> [Written task]: Copy every one of the rows below word for word, keeping each line in its original order.

> [The records]:
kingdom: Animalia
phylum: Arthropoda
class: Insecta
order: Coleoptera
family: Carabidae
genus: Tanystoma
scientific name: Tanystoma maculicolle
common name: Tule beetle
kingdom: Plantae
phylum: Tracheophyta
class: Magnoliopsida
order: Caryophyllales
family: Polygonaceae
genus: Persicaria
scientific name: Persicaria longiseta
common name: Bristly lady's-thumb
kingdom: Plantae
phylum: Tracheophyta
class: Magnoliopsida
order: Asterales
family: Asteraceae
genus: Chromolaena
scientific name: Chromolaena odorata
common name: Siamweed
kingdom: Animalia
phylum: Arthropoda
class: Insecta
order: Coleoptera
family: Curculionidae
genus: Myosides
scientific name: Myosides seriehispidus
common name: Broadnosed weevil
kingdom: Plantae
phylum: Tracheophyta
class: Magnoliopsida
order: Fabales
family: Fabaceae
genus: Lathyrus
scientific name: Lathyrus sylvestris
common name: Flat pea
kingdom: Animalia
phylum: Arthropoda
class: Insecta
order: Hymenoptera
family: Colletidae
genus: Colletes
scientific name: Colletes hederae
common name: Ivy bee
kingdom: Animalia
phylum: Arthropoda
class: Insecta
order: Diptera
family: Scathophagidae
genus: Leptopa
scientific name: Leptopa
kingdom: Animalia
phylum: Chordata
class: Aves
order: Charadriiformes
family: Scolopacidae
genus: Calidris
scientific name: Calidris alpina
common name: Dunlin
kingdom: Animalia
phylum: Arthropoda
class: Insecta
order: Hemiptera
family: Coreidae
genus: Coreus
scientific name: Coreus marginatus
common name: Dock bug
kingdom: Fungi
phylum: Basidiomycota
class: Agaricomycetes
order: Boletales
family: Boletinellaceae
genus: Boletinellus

> [Full response]:
kingdom: Animalia
phylum: Arthropoda
class: Insecta
order: Coleoptera
family: Carabidae
genus: Tanystoma
scientific name: Tanystoma maculicolle
common name: Tule beetle
kingdom: Plantae
phylum: Tracheophyta
class: Magnoliopsida
order: Caryophyllales
family: Polygonaceae
genus: Persicaria
scientific name: Persicaria longiseta
common name: Bristly lady's-thumb
kingdom: Plantae
phylum: Tracheophyta
class: Magnoliopsida
order: Asterales
family: Asteraceae
genus: Chromolaena
scientific name: Chromolaena odorata
common name: Siamweed
kingdom: Animalia
phylum: Arthropoda
class: Insecta
order: Coleoptera
family: Curculionidae
genus: Myosides
scientific name: Myosides seriehispidus
common name: Broadnosed weevil
kingdom: Plantae
phylum: Tracheophyta
class: Magnoliopsida
order: Fabales
family: Fabaceae
genus: Lathyrus
scientific name: Lathyrus sylvestris
common name: Flat pea
kingdom: Animalia
phylum: Arthropoda
class: Insecta
order: Hymenoptera
family: Colletidae
genus: Colletes
scientific name: Colletes hederae
common name: Ivy bee
kingdom: Animalia
phylum: Arthropoda
class: Insecta
order: Diptera
family: Scathophagidae
genus: Leptopa
scientific name: Leptopa
kingdom: Animalia
phylum: Chordata
class: Aves
order: Charadriiformes
family: Scolopacidae
genus: Calidris
scientific name: Calidris alpina
common name: Dunlin
kingdom: Animalia
phylum: Arthropoda
class: Insecta
order: Hemiptera
family: Coreidae
genus: Coreus
scientific name: Coreus marginatus
common name: Dock bug
kingdom: Fungi
phylum: Basidiomycota
class: Agaricomycetes
order: Boletales
family: Boletinellaceae
genus: Boletinellus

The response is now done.